Mr. Obama can say all he wants to seduce the ‘Muslim World’ as he seduced his way into the White House. They can’t avoid seeing him for the torture enabling, warmongerer that he is as he tortures and kills them, their mothers, their fathers, and their children. Alexander Cockburn asked in an absolutely scathing article a couple of weeks ago titled, “From Anti-War Law Professor to Warmongerer in 100 Days”: “How long does it take a mild-mannered, anti-war, black professor of constitutional law, trained as a community organiser on the South Side of Chicago, to become an enthusiastic sponsor of targeted assassinations, ‘decapitation’ strategies and remote-control bombing of mud houses at the far end of the globe?”

After the Cairo Speech, Paul Craig Roberts is quick to point out:

In [Obama’s] first 100 days, Obama managed to create two million Pakistani refugees. It took Israel 60 years to create 3.5 million Palestinian refugees.

Muslim extremists are the creation of decades of Western colonization and secularization that has created an elite, which is Muslim in name only, to rule over religious people and to suppress Islamic mores. All experts know this, and most of them hail it as bringing progress and development to the Muslim world.

Obama said that “human progress cannot be denied,” but “there need not be contradiction between development and tradition.” However, the West defines development and education. These terms mean what they mean in the West.  Muslim extremists understand that these terms mean the extermination of Islam.

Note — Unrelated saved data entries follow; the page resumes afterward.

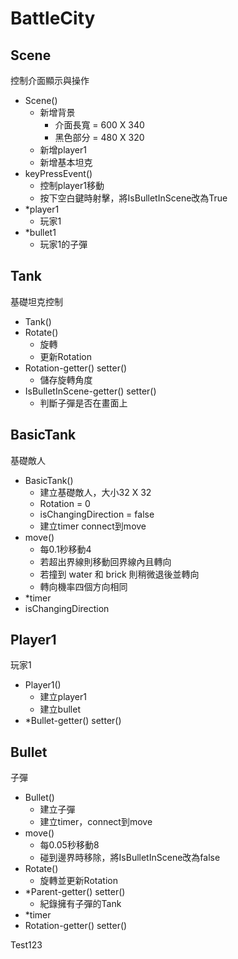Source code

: # BattleCity
## Scene
控制介面顯示與操作
* Scene()
  * 新增背景
    * 介面長寬 = 600 X 340
    * 黑色部分 = 480 X 320
  * 新增player1
  * 新增基本坦克
* keyPressEvent()
  * 控制player1移動
  * 按下空白鍵時射擊，將IsBulletInScene改為True
* *player1
  * 玩家1
* *bullet1
  * 玩家1的子彈
## Tank
基礎坦克控制
* Tank()
* Rotate()
  * 旋轉
  * 更新Rotation
* Rotation-getter() setter()
  * 儲存旋轉角度
* IsBulletInScene-getter() setter()
  * 判斷子彈是否在畫面上
## BasicTank
基礎敵人
* BasicTank()
  * 建立基礎敵人，大小32 X 32
  * Rotation = 0
  * isChangingDirection = false
  * 建立timer connect到move
* move()
  * 每0.1秒移動4
  * 若超出界線則移動回界線內且轉向
  * 若撞到 water 和 brick 則稍微退後並轉向
  * 轉向機率四個方向相同
* *timer
* isChangingDirection
## Player1
玩家1
* Player1()
  * 建立player1
  * 建立bullet
* *Bullet-getter() setter()
## Bullet
子彈
* Bullet()
  * 建立子彈
  * 建立timer，connect到move
* move()
  * 每0.05秒移動8
  * 碰到邊界時移除，將IsBulletInScene改為false
* Rotate()
  * 旋轉並更新Rotation
* *Parent-getter() setter()
  * 紀錄擁有子彈的Tank
* *timer
* Rotation-getter() setter()

Test123
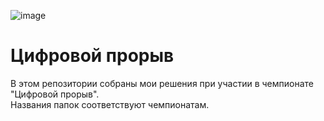 ![image](https://user-images.githubusercontent.com/101212758/203489100-f3240ad6-ec8c-4f3e-923a-1ac11be0ab2f.png)

# Цифровой прорыв
В этом репозитории собраны мои решения при участии в чемпионате "Цифровой прорыв".  
Названия папок соответствуют чемпионатам.
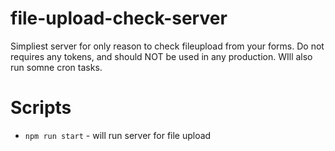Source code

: # file-upload-check-server
Simpliest server for only reason to check fileupload from your forms.
Do not requires any tokens, and should NOT be used in any production.
WIll also run somne cron tasks.

# Scripts
- `npm run start` - will run server for file upload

Days before the speech, Robert Fisk accurately predicted strong rhetoric and the reaction that would occur from American client states and so-called “liberals” in the West:

He can, and will, surely, try his global-Arab line; that every Arab nation will be involved in the new Middle East peace, a resurrection of the remarkably sane Saudi offer of full Arab recognition of Israel in return for an Israeli return to the 1967 borders in accordance with the UN Security Council Resolution 242. Obama will be clearing this with King Abdullah on Wednesday, no doubt. And everyone will nod sagely and the newspapers of the Arab dictatorships will solemnly tip their hats to the guy and the New York Times will clap vigorously.

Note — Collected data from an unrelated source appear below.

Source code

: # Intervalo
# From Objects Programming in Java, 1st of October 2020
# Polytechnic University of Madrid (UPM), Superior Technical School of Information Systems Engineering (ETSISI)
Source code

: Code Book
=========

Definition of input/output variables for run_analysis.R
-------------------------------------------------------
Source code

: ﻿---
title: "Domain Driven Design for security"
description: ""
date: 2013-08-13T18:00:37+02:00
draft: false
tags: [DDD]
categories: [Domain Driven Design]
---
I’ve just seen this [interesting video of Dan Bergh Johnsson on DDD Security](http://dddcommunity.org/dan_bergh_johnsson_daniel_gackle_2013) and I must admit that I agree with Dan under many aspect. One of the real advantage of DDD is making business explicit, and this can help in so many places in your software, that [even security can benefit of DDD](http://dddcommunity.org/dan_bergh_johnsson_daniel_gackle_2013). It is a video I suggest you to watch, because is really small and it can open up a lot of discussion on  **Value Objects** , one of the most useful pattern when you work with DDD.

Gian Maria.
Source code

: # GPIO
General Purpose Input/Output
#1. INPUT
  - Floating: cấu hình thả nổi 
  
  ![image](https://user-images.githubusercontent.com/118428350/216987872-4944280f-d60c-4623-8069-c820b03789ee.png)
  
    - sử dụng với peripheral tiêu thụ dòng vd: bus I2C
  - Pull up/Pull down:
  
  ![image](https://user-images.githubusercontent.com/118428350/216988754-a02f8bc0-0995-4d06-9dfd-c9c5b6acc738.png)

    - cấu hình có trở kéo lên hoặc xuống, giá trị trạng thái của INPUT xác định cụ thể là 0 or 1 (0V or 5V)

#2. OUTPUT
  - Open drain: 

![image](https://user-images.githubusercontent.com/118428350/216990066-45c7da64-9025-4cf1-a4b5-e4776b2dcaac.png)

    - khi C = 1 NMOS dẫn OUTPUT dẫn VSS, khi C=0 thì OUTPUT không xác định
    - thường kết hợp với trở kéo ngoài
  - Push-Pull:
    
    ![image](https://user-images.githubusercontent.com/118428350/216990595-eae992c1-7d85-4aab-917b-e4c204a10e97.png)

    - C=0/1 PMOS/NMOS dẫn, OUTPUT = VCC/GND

And the Israeli government will treat it all with the same amused contempt as Netanyahu treated Obama’s demand to stop building Jewish colonies on Arab land and, back home in Washington, Congress will fulminate and maybe Obama will realise, just like the Arab potentates have realised, that beautiful rhetoric and paradise-promises never, ever, win against reality.

Ali Abunimah captured the Newspeak aftermath of the Cairo Speech to the ‘Muslim World’ best — saying it “will please American liberals much more than it will convince [the] intended audience (unless that is the audience).”

Considering where the president is gaining political capital with his lies, the ponzi scheme seems to be in full effect.